As matters stand, both SISHA and LICADHO have had ample opportunity to express, in public, your NGOs’ concerns about Citipointe church’s refusal to return Rosa and Chita to their parents. You have not taken advantage of it. As has been the case with Somaly Mam’s lies this last decade, you have chosen silence rather than demanding public accountability of NGOs such as Somaly Mam’s Foundation and of Citipointe church. There is, as a result, virtually no disincentive to the Somaly Mams and Leigh Ramseys in the NGO community to lie in order to raise money. Such lies, of course, reflect badly on the entire NGO community when they are uncovered.

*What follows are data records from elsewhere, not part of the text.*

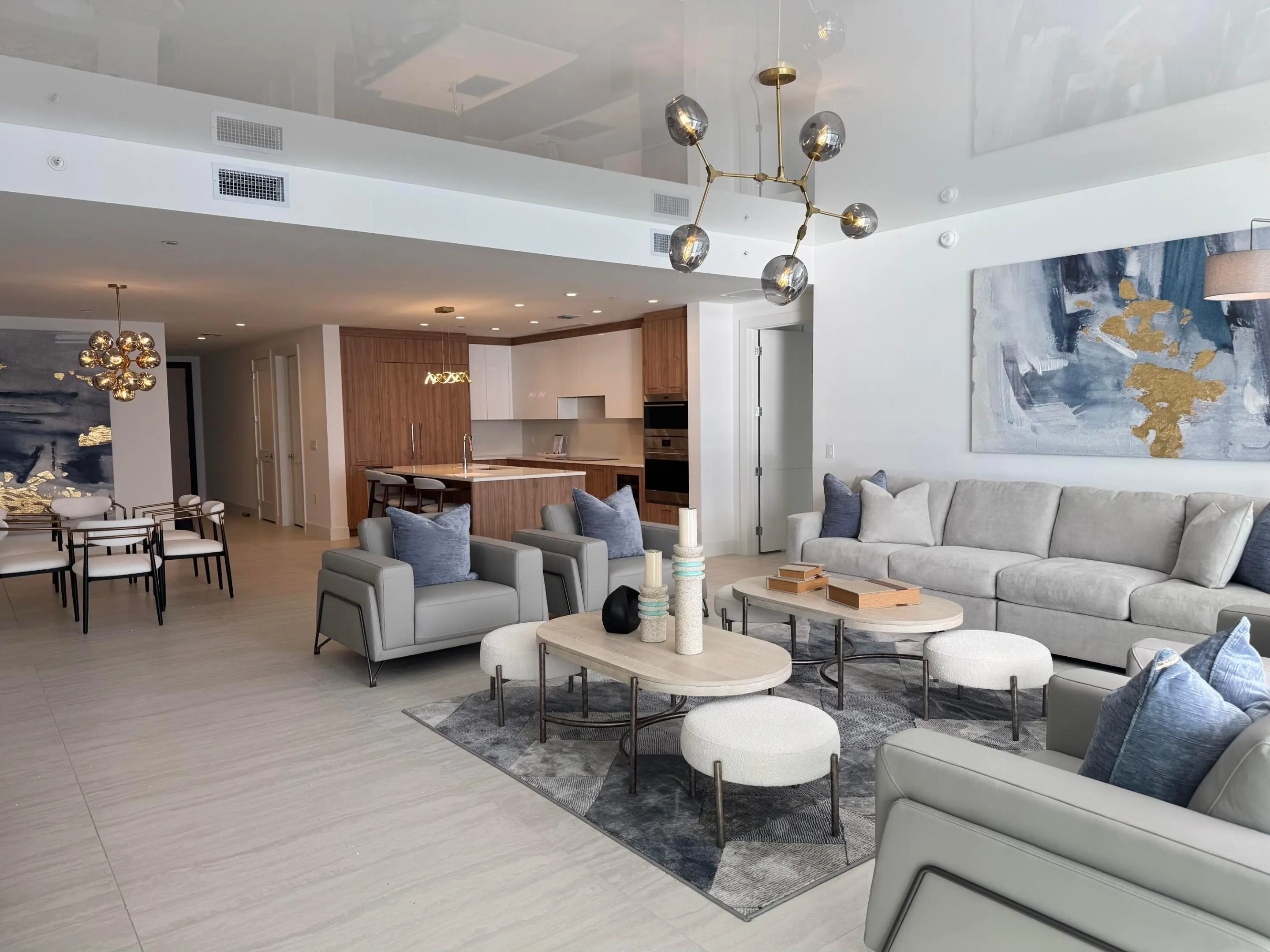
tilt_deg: -4.0
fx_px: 881
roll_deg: +0.3
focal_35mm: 24
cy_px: 476
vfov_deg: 56.8
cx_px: 635
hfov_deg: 71.6
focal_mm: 6.76
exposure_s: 1/372
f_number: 1.78
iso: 80
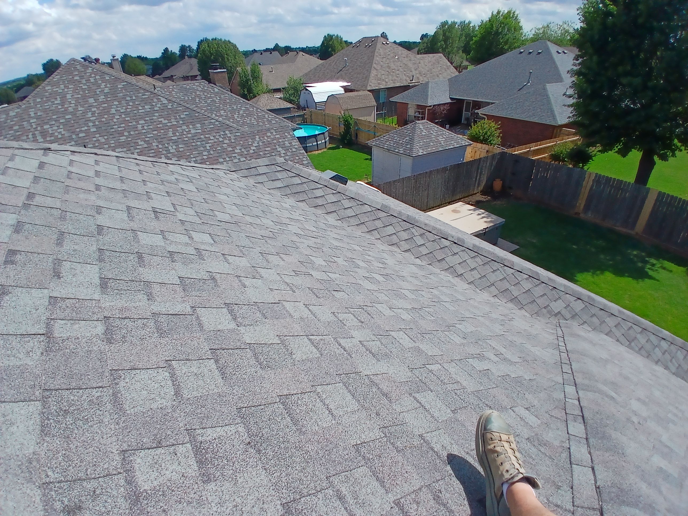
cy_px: 258
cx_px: 344
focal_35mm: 17
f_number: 2.2
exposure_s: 1/1427
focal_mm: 1.4
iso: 50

Please accept this letter as an invitation to both LICADHO and SISHA be interviewed for my film, CHANTI’S WORLD. I wish to give you all the opportunity to address questions relating to Cambodian ‘orphanages’ and other such  ‘rescue’ centers if you so wish.

As for Somaly Mam, I wonder if her exposure by the Cambodia Daily as a fraud will have any consequences? Will she, next month, be back in Time magazine with full page (and heavily photoshopped) photos of herself as she raises money for an NGO that has achieved both fame and fortune based on her lies?

How many lies will Somaly Mam be allowed to tell before SISHA, LICADHO and the NGO community lets her and her Foundation know that it is not appropriate, to say the least, to coach 14 year old girls to lie, in order to raise money for a charity?

Chita, Chanti and Rosa


More importantly for the NGO community in Cambodia, how many other NGOs are telling lies in order to raise money? And how will donors and sponsors react when the discover not only that they have been lied to but that those in a position to expose such lies (SISHA and LICADHO being two such NGOs) have maintained a diplomatic silence about abuses they know to be occurring?